On 13 June 2024, Maledon was selected by the Valley Suns in the 2024 NBA G League expansion draft. However, he never played for them.

===Return to ASVEL (2024–2025)===
On 14 August 2024, Maledon returned to LDLC ASVEL. On 5 December, he earned his third MVP award after scoring 23 points, 2 rebounds and 7 assists in a game against Real Madrid. He also received MVP honors in Week 4 and Week 10.

=== Real Madrid (2025–present) ===
On May 27, 2025, Maledon signed with Real Madrid.

==National team career==
===French junior national team===
Maledon made his youth debut for France at the 2016 FIBA Under-16 European Championship in Radom, Poland. Through seven games, he averaged 8.4 points, four rebounds, and 2.4 assists per game. Maledon played for the French team at the 2017 FIBA Under-16 European Championship in Podgorica, Montenegro. He averaged 14.6 points, 5.1 rebounds, and 3.1 assists per game through seven contests, scoring 20 points in the final against Montenegro to help France win the gold medal. Maledon was named captain for France at the 2018 FIBA Under-17 Basketball World Cup in Argentina. Through seven games, he averaged 11.1 points, 6.1 rebounds, and 4.1 assists per game as France finished in second place.

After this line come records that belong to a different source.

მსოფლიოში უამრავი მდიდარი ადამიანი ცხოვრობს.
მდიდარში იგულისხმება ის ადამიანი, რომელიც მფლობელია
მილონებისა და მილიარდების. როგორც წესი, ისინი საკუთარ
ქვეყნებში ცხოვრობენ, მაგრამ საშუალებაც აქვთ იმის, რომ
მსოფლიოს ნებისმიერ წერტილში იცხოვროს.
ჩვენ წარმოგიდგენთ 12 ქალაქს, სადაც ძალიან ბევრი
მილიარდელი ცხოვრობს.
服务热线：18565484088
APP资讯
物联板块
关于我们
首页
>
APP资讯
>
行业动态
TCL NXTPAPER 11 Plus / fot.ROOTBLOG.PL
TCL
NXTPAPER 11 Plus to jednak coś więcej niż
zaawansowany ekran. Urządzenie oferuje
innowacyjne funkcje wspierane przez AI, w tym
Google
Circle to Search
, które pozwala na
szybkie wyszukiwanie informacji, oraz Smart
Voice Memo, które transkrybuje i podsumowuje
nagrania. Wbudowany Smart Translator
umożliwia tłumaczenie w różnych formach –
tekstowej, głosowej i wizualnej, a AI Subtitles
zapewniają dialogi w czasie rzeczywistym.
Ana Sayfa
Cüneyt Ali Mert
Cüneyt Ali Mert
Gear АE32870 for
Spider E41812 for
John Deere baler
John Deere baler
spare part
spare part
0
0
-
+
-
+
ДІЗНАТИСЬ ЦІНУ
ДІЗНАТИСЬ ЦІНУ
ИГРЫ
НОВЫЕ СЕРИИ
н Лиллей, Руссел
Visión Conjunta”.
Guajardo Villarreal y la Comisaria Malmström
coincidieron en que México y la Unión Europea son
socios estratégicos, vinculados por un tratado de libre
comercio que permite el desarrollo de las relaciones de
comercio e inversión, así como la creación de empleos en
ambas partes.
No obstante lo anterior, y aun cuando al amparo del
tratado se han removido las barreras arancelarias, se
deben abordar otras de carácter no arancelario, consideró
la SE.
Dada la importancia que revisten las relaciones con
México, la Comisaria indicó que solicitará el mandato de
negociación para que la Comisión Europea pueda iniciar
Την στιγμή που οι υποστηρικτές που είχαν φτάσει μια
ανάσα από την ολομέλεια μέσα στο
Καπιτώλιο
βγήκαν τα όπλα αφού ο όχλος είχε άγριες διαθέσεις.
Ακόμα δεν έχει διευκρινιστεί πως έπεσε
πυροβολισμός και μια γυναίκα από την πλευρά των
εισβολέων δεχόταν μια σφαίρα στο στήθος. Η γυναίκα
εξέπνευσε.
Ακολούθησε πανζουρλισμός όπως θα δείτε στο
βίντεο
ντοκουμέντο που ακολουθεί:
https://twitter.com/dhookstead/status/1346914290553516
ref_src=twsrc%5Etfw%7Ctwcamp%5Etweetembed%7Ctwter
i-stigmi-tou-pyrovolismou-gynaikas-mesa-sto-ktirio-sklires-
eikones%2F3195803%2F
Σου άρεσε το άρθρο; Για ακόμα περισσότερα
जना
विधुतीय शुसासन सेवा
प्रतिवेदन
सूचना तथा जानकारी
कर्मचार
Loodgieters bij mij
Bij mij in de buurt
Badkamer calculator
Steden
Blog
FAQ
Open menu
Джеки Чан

===French senior national team===
On 24 February 2019, Maledon debuted for the French senior national team during the 2019 FIBA World Cup qualification stage. He played 15 minutes, recording three points and three rebounds, in a 76–69 loss to Finland. On 7 August, Maledon scored 14 points, making 4–of–5 field goal attempts, in a 94–56 victory over Tunisia in preparation for the World Cup. He was among the final cuts from France's World Cup roster, in part due to a shoulder injury.
He also represented France at EuroBasket 2025, where his team was eliminated in the Round of 16.

==Career statistics==

===NBA===
====Regular season====

| Year | Team | GP | GS | MPG | FG% | 3P% | FT% | RPG | APG | SPG | BPG | PPG |
| 2020–21 | Oklahoma City | 65 | 49 | 27.4 | .368 | .335 | .748 | 3.2 | 3.5 | .9 | .2 | 10.1 |
| 2021–22 | Oklahoma City | 51 | 7 | 17.8 | .375 | .293 | .790 | 2.6 | 2.2 | .6 | .2 | 7.1 |
| 2022–23 | Charlotte | 44 | 7 | 19.4 | .402 | .295 | .851 | 2.8 | 3.5 | .8 | .3 | 6.7 |
| 2023–24 | Charlotte | 13 | 1 | 15.4 | .288 | .167 | .917 | 1.8 | 2.2 | .5 | .0 | 4.2 |
| Phoenix | 4 | 0 | 3.3 | .250 | — | 1.000 | .3 | .0 | .0 | .0 | 1.3 |
| Career |  | 177 | 64 | 21.2 | .372 | .310 | .793 | 2.8 | 2.9 | .7 | .2 | 7.8 |

===EuroLeague===

| Year | Team | GP | GS | MPG | FG% | 3P% | FT% | RPG | APG | SPG | BPG | PPG | PIR |
|---|---|---|---|---|---|---|---|---|---|---|---|---|---|
| 2019–20 | ASVEL | 22 | 12 | 17.7 | .456 | .367 | .689 | 1.8 | 3.1 | .3 | .1 | 7.4 | 6.6 |
| 2024–25 | ASVEL | 33 | 33 | 27.6 | .440 | .344 | .904 | 3.5 | 4.6 | 1.0 | .2 | 17.0 | 20.6 |
| Career |  | 55 | 45 | 23.6 | .044 | .034 | .089 | 2.8 | .4 | .7 | .2 | 13.2 | 13.6 |

===EuroCup===

| Year | Team | GP | GS | MPG | FG% | 3P% | FT% | RPG | APG | SPG | BPG | PPG |
|---|---|---|---|---|---|---|---|---|---|---|---|---|
| 2018–19 | ASVEL | 18 | 12 | 17.8 | .409 | .351 | .826 | 2.4 | 2.1 | .4 | .2 | 7.1 |

==Personal life==
Both of Maledon's parents played basketball: his mother, Sylvie, with the French junior national team, and his father, Claude, in the NM1. His uncle, Dominique Guéret, was an assistant coach for LNB Pro B club ALM Évreux. His older sister, Lena, plays college basketball in the United States and his younger brother Matys plays in Montville, France.